Japonya maçı için de bir şeyler yazmak istiyorum ama sanırım benzer konuların tekrarı olacak. Topun bizde daha çok kaldığı ama aynı sebeplerle kaybettiğimiz bir maç… Hocanın maçtan sonraki açıklamasını vurgulamak lazım: Maçtan önceki uyarılarımızı sahada uygulayamayan oyuncular vardı. Bazı futbolcular Japonya’ya fiziksel olarak yanıt verecek seviyede değildi. Eğer takım olarak bir şeyler kazanmak istiyorsak, herkes elinden geleni yapmalı. Oyuncuların Milli Takım için yüzde yüz performanslarını sahada göstermesi gerekiyor. Canımı en çok acıtan şey; oyuncuların bunu yapmamaları. Yanıt sahada verilir, maç sonu röportajlarında değil.” Bu hocanın oyunculara karşı ilk isyanı değildi, Faroe Adaları yenilgisinden sonra verdiği bir röportajda benzer şeyleri ima etmişti. Maçtan çok sonra bunları söylediği için çok yankı bulmadı o günkü demeçleri belki ama Japonya maçından söyledikleri bazı şeylerin bittiğini gösteriyordu. Hocanın gelişime odaklı açıklamalarından memnun oldum hep, bir planı işaret etmesi umut ettiriyordu bizlere. Ne var ki gelinen noktada taktiksel olarak gelişim yoksa ve oyuncular karşınızdaysa oradan iyi işleyen bir yapı çıkartmak çok zor. Haliyle gönderilişi de sürpriz değil.
Bizi Ne Bekliyor?
Çıkan haberler Montella’nın göreve geleceğini ifade ediyor. Ben yazıyı henüz resmi açıklama gelmeden yazıyorum ama siz okuduğunuzda Vincenzo Montella muhtemelen resmen açıklanmış olur. Ben hiçbir zaman sorunun sadece hocada olduğunu düşünmedim, bu yazıda çok eleştirdim ve çoğunluğu saha içi eleştirilerdi. Aslında hocanın işi bir taraftan zordu çünkü oyuncularımız iyi oyuncular olsa da farklı takımlarda farklı oyun stilleri içinde farklı rolleri var hepsinin. İspanya, Almanya, İtalya gibi ülkelerde de bu sorun vardır; asıl mesele o ülkelerin bir ekol oturtması. Bizde ne yazık ki böyle bir şey yok. Hoca doğru rolleri vermiş gibiyken bir anda terse gitti iş. Montella’nın zorlanacağı konulardan biri olur bence bu.
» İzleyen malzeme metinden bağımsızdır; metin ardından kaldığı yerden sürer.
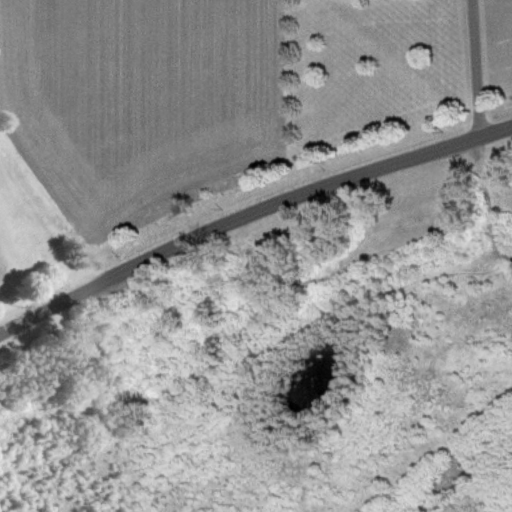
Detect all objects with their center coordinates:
road: (475, 68)
road: (250, 216)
Aynı zamanda oyuncular bazında da bazı maçlar özelinde konsantre olamama problemleri olduğunu düşünüyorum. Montella’nın odaklanması gereken konular da bunlar olacak: Taktiksel açıdan daha iyi ve net bir takım çıkartmak ve mental anlamda takımı ayakta tutmak. Baskının fazla olduğu bir görevde bunu ne kadar yapabilecek, merak ediyorum. İtalya geçmişi olan oyuncularla iyi iletişim kuracak olması, Süper Lig’de yakın zamanda çalışmış olması ve Adana Demirspor’daki görev süresinde Yunus Akgün, Emre Akbaba gibi Türk oyunculardan yüksek verim alması önemli unsurlar. Taktiksel olarak da Milli Takım’a uygun bir oyun stili var aslında. Adana Demirspor’la geçiş hücumları ve hareketlilik üzerinden kurguladığı oyunu ortaya koyabilir burada da. Ama kabul etmek gerekir ki işi zor olacak, ilk maçının Hırvatistan deplasmanı olması ve grubun kaderinin belirleneceği dönemde geliyor oluşu umarım doğru değerlendirilir. Kendisine başarılar diliyorum.
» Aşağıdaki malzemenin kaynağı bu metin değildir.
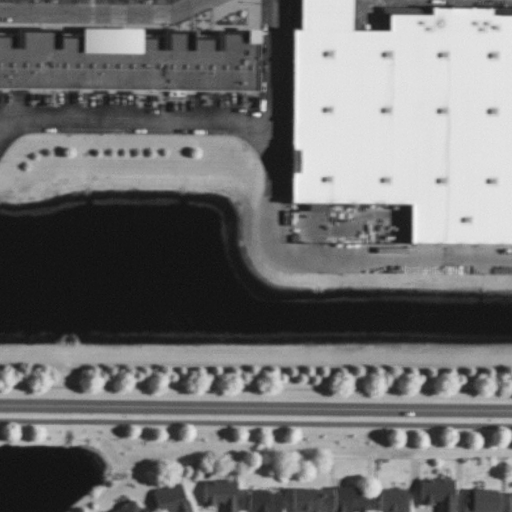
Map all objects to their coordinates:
road: (25, 6)
road: (67, 6)
road: (117, 7)
road: (161, 7)
road: (104, 13)
building: (394, 13)
building: (128, 60)
building: (131, 61)
road: (280, 94)
building: (406, 116)
building: (407, 116)
road: (140, 121)
building: (318, 206)
road: (359, 256)
road: (255, 388)
road: (256, 408)
road: (255, 424)
building: (439, 493)
building: (222, 494)
building: (172, 500)
building: (307, 500)
building: (350, 500)
building: (394, 500)
building: (481, 500)
building: (265, 501)
building: (511, 503)
building: (128, 507)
Yazının sonunda Stefan Kuntz’a da teşekkür etmem gerekir. İki yıldır Milli Takım’ın başarısı için çalıştı. İyi maçları oldu fakat gelinen noktada bu birliktelikten olumlu şeyler çıkmayacaktı. İlk geldiğinde en çok heyecanlananlardan biriydim, maalesef hayal kırıklığıyla bitiyor bu hikaye. Kendisinin iyi bir insan olduğunu düşünüyorum, çok çaba gösterdiğine de eminim. Futbolda başarı içinse maalesef daha fazlasına ihtiyaç var.
Stefan Kuntz’a Milli Takım’a katkılarından ötürü teşekkür ediyorum ve kariyerinin devamında başarılar diliyorum.